Being self-employed is not exactly synonym of job security, and Rachel struggles to make ends meet and come up with her part of the rent money each month. Add to that her uneasy cohabitation with Ivy, who is trying very hard to fight against her living vampire instincts and not claim Rachel as her shadow, because she values the trust and friendship the witch gives her more than getting a live-in blood donor. Especially since Ivy has been off blood for over three years and tries to stay that way. Not an easy thing to do when the scar Rachel was left with after the demon attack in book 1 leaves her vulnerable to vampire pheromones as well as telegraphs to all vamps in the vamps in the vicinity that she is unclaimed…

On top of that, Rachel still owes that demon a debt for saving her life (albeit reluctantly) and that he is sure to come claim it sooner rather than later, and you can see that her life is just as complicated as it was in the first book. So when FIB wants her to consult on a missing person’s case, Rachel is less than thrilled at first… until she discovers that the case might be linked to Trent Kalamack. An opportunity to get back at Kalamack for all he had done to her in book 1 is not something Rachel can pass on.

I absolutely love Rachel. She is capable without being a superwoman. She is funny and sassy, but manages to land herself in ridiculous situation from time to time. But most importantly, she has heart. I love how she grew to care for the rag-tag little family of friends she lives with: a living vampire in denial of her nature and desperately trying to stay off blood, an opinionated pixie with a very large family, and a human  dabbling in magics he has no business dabbling in. Rachel might gripe about their antics and their intrusions into her privacy, but she is also fiercely protective of them and doesn’t hesitate to put their safety above her own.

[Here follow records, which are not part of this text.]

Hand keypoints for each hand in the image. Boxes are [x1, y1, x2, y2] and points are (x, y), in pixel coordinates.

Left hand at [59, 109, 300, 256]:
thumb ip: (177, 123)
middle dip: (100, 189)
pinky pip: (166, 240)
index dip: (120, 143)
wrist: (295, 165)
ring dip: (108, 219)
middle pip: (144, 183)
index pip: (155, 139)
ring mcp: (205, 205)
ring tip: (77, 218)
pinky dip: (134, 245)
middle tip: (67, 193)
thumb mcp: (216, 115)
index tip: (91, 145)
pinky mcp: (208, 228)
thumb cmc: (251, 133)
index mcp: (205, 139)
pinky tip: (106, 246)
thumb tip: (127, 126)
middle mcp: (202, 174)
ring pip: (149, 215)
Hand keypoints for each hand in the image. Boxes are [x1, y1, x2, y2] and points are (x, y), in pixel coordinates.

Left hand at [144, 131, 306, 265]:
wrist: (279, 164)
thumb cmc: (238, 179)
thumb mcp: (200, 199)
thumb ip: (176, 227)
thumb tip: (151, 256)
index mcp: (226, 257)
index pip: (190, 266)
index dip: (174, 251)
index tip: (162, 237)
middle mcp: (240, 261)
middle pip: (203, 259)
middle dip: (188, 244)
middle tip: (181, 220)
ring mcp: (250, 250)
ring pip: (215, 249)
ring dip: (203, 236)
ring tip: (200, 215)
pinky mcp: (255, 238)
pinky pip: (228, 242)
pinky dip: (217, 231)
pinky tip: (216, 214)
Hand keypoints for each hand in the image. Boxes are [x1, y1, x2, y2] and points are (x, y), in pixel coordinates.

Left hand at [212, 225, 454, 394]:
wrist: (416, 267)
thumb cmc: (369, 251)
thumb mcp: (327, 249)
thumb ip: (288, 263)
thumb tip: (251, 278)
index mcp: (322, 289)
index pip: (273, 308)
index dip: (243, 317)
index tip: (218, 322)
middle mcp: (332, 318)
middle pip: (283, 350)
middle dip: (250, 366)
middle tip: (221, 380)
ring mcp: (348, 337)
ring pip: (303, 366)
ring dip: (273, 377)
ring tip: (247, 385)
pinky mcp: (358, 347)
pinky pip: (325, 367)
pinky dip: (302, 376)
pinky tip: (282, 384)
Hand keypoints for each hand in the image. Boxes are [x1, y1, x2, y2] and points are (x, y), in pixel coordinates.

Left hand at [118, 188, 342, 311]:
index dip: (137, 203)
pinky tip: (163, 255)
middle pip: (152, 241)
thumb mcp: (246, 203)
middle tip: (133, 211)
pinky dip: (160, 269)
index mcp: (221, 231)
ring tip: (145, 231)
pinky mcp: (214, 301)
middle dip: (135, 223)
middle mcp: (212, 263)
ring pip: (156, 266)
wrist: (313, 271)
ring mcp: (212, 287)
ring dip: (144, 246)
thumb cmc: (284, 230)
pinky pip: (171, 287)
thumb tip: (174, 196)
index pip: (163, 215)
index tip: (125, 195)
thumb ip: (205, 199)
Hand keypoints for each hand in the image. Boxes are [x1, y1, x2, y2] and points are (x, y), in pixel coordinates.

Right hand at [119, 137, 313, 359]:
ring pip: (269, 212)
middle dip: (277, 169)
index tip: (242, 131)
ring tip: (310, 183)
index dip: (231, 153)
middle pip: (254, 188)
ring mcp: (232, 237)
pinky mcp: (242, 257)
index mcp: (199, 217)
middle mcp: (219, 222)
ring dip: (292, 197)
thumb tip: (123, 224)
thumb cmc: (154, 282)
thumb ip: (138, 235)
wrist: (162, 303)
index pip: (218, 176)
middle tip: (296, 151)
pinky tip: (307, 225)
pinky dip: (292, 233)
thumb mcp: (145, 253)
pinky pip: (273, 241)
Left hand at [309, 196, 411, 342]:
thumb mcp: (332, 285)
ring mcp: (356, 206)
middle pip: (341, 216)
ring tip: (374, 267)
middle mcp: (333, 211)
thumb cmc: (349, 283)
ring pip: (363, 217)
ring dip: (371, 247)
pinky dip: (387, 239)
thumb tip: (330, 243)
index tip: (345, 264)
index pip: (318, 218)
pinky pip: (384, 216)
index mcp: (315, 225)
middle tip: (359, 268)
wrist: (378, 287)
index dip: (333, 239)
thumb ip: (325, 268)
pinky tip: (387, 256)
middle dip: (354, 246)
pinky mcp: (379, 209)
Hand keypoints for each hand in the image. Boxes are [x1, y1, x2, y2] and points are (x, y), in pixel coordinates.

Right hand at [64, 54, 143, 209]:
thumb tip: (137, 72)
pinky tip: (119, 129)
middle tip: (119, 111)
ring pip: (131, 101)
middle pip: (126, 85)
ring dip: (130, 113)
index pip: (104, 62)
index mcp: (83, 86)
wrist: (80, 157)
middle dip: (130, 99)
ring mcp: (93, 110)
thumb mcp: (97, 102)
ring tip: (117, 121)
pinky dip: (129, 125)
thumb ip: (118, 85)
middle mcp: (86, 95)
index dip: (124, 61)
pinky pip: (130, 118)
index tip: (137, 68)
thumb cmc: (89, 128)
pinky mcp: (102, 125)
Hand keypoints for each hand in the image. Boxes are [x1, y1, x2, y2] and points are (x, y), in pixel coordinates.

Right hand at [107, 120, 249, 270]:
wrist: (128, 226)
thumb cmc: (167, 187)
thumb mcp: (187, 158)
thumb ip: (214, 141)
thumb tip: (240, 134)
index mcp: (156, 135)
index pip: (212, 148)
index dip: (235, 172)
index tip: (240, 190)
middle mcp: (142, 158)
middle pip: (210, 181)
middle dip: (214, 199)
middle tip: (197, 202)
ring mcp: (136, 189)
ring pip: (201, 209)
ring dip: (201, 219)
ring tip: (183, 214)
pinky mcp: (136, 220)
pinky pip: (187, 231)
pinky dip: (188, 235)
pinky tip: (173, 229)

Some readers complained that Rachel often lets her mouth get the best of her, but I find even that endearing. She is a hot head with a tendency to fly off the handle when angry, but that’s part of who she is. And her big mouth and quick temper land her in hot water more than once in this book.

We also learn a bit more about this fascinating world. It came as a surprise to me that while vampires and weres were originally humans transformed by the lycanthropy and vampire viruses, witches are a completely different species. In fact, unlike weres and vamps, they can’t even have children with humans. Witches are thought to have originated from the demon world and migrated to our world some five thousand years ago along with the elves, hence the animosity between demons and witches.

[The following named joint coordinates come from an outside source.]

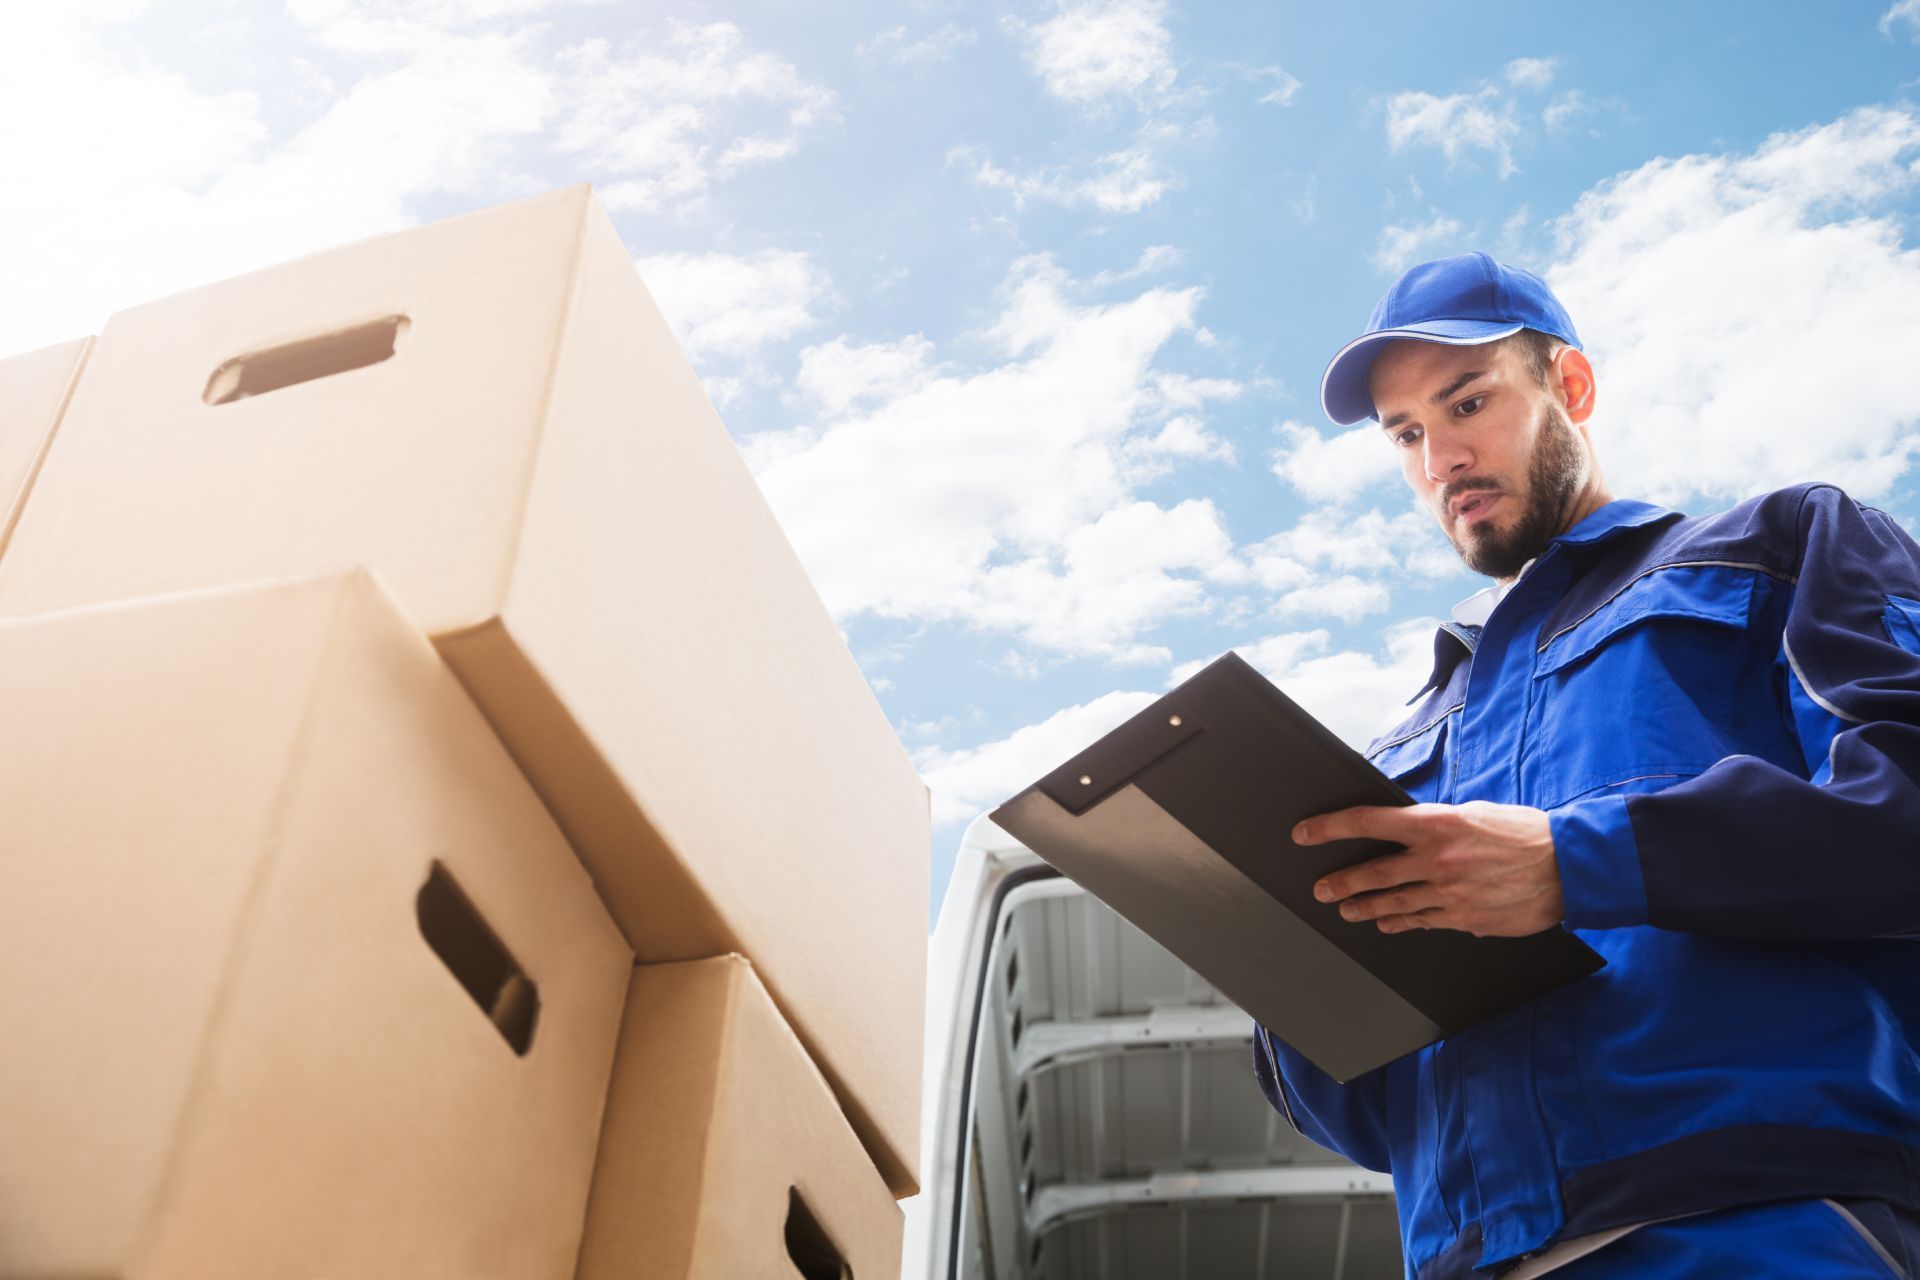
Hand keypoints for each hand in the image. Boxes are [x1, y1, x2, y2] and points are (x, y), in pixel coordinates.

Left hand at [1292, 800, 1563, 936]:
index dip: (1329, 828)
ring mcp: (1448, 893)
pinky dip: (1401, 923)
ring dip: (1364, 907)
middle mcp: (1436, 859)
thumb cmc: (1522, 833)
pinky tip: (1387, 924)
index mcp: (1435, 823)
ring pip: (1392, 903)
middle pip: (1371, 873)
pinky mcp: (1464, 919)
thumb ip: (1435, 825)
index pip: (1367, 822)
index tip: (1304, 834)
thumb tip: (1404, 831)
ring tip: (1346, 909)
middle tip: (1320, 888)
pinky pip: (1422, 922)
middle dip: (1340, 882)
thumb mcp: (1473, 814)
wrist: (1568, 866)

We also learn a lot more about vampires and the difference between a living and an undead vampire, as well as the intricacies of power and domination between undead vampire and his / her living vamp scions and their human scions / shadows. And we learn more about witches and the difference between earth witches and ley line witches. And  we get some surprising insights into Rachel’s past and her ties to Trent Kalamack!

The plot is intense and fast-paced as well. It kept me turning the pages and screaming, “More please!” when I arrived to the end. Needless to say, I’ve already picked up book 3!

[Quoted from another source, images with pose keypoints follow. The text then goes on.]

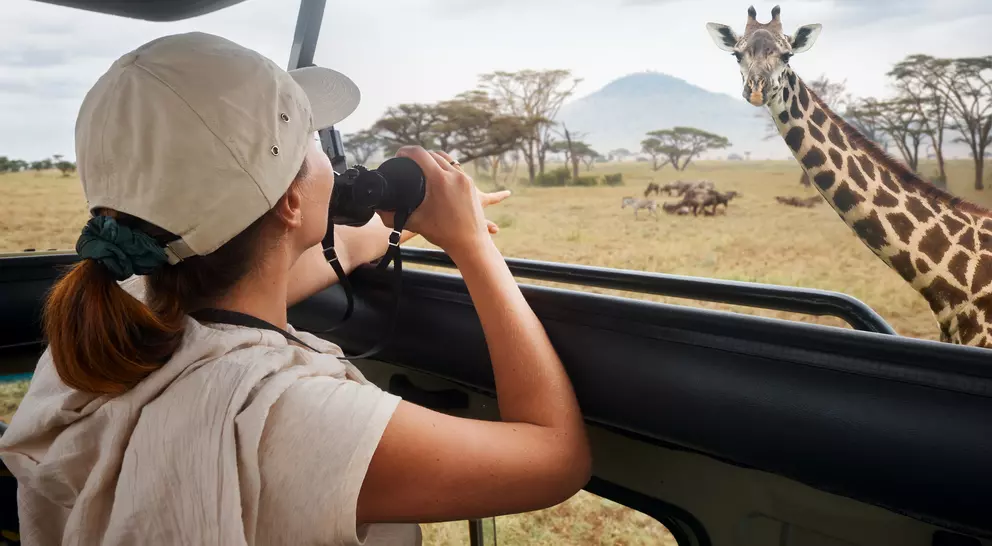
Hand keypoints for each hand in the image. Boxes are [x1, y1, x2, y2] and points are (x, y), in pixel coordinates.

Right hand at [378, 146, 509, 254]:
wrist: (470, 243)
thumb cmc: (444, 234)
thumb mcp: (415, 223)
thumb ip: (392, 217)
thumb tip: (376, 211)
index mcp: (439, 180)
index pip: (420, 154)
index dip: (405, 151)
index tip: (398, 155)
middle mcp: (454, 175)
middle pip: (432, 154)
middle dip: (418, 155)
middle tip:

So why did I only put 4.5 stars then? Same problem as book 1 – I can’t stand Rachel’s boyfriend Nick, but he got even more obnoxious in this book. He was just the goodie two shoes boyfriend in book one, but here he showed his reckless side as well. He continues to summon a demon and deal with him even after Rachel reminds him how dangerous that is and that he is slowly losing his soul to him, one little bargain at a time. As a human, Nick is obviously in over his head, yet he insists that he is in no danger, that it’s all gonna be just fine… Yet he flips out and withdraws from Rachel after a certain scene at the end of the book. This reaction showed me that he isn’t a good man, but just a coward. Rant over.

Anyway, I definitely recommend this series for anyone who likes urban fantasy. If you enjoyed Kate Daniels or October Daye series, the Hollows are definitely for you!